Since the beginning of the manned missions, microgravity was supposed to induce a bone fragility in the astronauts. In 2000, the first research on astronauts' osteoporosis started and showed that the adaptation to microgravity did not stop after the astronauts returned. Nowadays, the studies are still on and are about monitoring the astronauts who spent more than six months in space because the point of no-return to equilibrium is still unknown.
Space hosts extreme conditions and in microgravity the musculoskeletal system is used in a different way. As Jean Baptiste Lamarck said in the 18th century, “the function creates the organ”. So we could expect "structure-function" adaptations of the support tissues.
The adult bone is an active tissue which is submitted to a remodelling by bone resorption and formation. Due to this renewal, it is possible to:
- regulate many metabolic pathways;
- replace the damaged bone by a new one;
- adapt the body to the mechanical constraints which it must locally face by reinforcing the bone where the constraints increase (such as impact sports) and decreasing the bone matrix otherwise.
The bone is composed of two structure types: trabecular and cortical bones. The trabecular bone is made up of lattice-shaped spicules and occurs at the ends of long bones and within the interior of vertebrae, pelvis and flat bones. It is 20 % of the skeleton. The cortical or compact bone is 80 % of the skeleton and covers every bone. Both osseous compartments (cortical and trabecular) are different. In the case of bone fragility (astronauts and osteoporotic patients), the fracture has to be prevented. The diagnostic is currently based on densitometry measuring the global bone mineral density (BMD). An individual score is so established to be compared with the scores obtained by a referent population of healthy young adults.
In order to distinguish the osseous compartments, pQCT analysis (Densiscan, Scanco Medical, Switzerland) can be carried out on board, firstly for the needs of the astronauts. The first version of this tomographic devise separately measured the cortical and trabecular BMD of a non weight-bearing bone (the radius) and a weight-bearing one (the tibia).
Astronauts under pressure
So a cohort of astronauts who stayed from 1 to 6 months on board the MIR space station were tested. The results showed an important osseous loss in the weight-bearing bones (nothing in the radius) and particularly in the trabecular.

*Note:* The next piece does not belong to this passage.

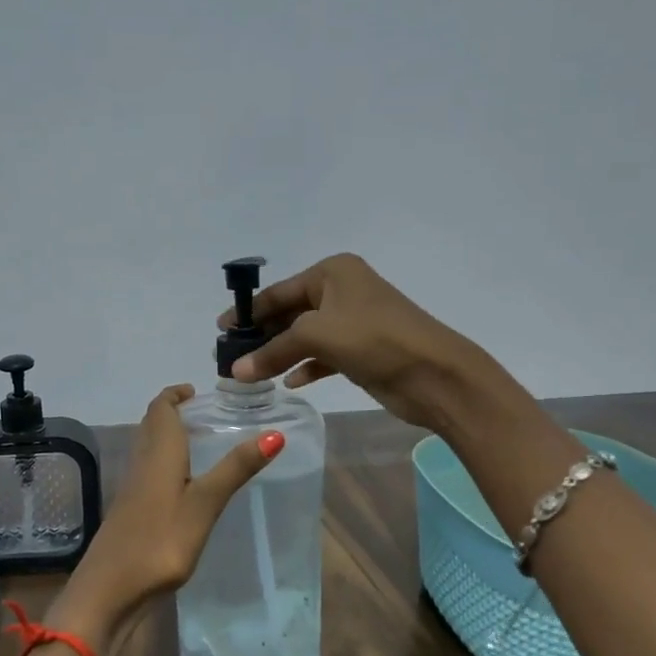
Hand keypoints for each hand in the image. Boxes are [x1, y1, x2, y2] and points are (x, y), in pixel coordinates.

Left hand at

|•||Astronaut 5 (174 days)|
|•||Astonaut 7 (0 day)|
|•||Astronaut 9 (198 days)|
|•||Astronaut 11 (0 day)|
|•||Astronaut 13 (0 day)|
|•||Astronaut 15 (60 days)|
|•||Astronaut 6 (180 days)|
|•||Astronaut 8 (0 day)|
|•||Astronaut 10 (460 days)|
|•||Astronaut 12 (126 days)|
|•||Astronaut 14 (0 day)|
Even worth, six months after returning from a stay of the same length, there was no recovery. Other densitometry studies suggested that the osseous loss was effective in the lower half of the body.
It is interesting to compare the re-distribution of physiological liquids (blood flowing to the thoracocephalic regions at the expense of the lower limbs) with the minerals in the skeleton.
It has been shown that, in rats, the osseous loss due to immobilisation came with a diminution of the intraosseous vessel number and that the osseous gain resulting from physical exercise was combined with angiogenesis (development of new blood vessels from existing ones); this gain was completely inhibited if the animals were treated with a blocking major angiogenic factor, the VEGF (Vascular Endothelial Growth Factor).
What are the different mechanisms responsible for the accelerated and localised osseous loss after a space flight?
The BIOCOSMOS series of Russian flights showed a decrease in both the osseous formation and long-bones' growth. It also showed an early and transitory increase of the bone resorption resulting from a osseous loss in rats.
With the astronauts, the bone cell activities could be measured thanks to serum and urinary bone markers. They both showed a bone remodelling's uncoupling but the systemic characteristic made impossible to know where the osseous loss was located.
A higher performance version of Densiscan, called Xtreme CT, was mounted in Star City. It gave the opportunity to analyse the bone microarchitecture and so characterize the cortical envelope and trabecular network as well as predict biomechanical specifications. The measurements started on astronauts before and after (long-length monitoring) staying on board the ISS.
It appeared that our skeleton was adapting to these new mechanical functions. So the problem did not only exist during the exposure to microgravity but also back on Earth all the more so as the recovery seemed to be much longer than the flight time.
However, it should be noted that if some astronauts experienced spectacular osseous losses, others seemed to be insensitive. Why? Is there a genetic factor? Will we, one day, select only "osteoporosis-resistant" astronauts? Such individual variabilities can also be found during bed rest tests when healthy volunteers remain in bed in order to mime some space effects.
Finally, the problematics and studies carried out in microgravity first allowed us to better understand our own problem on Earth.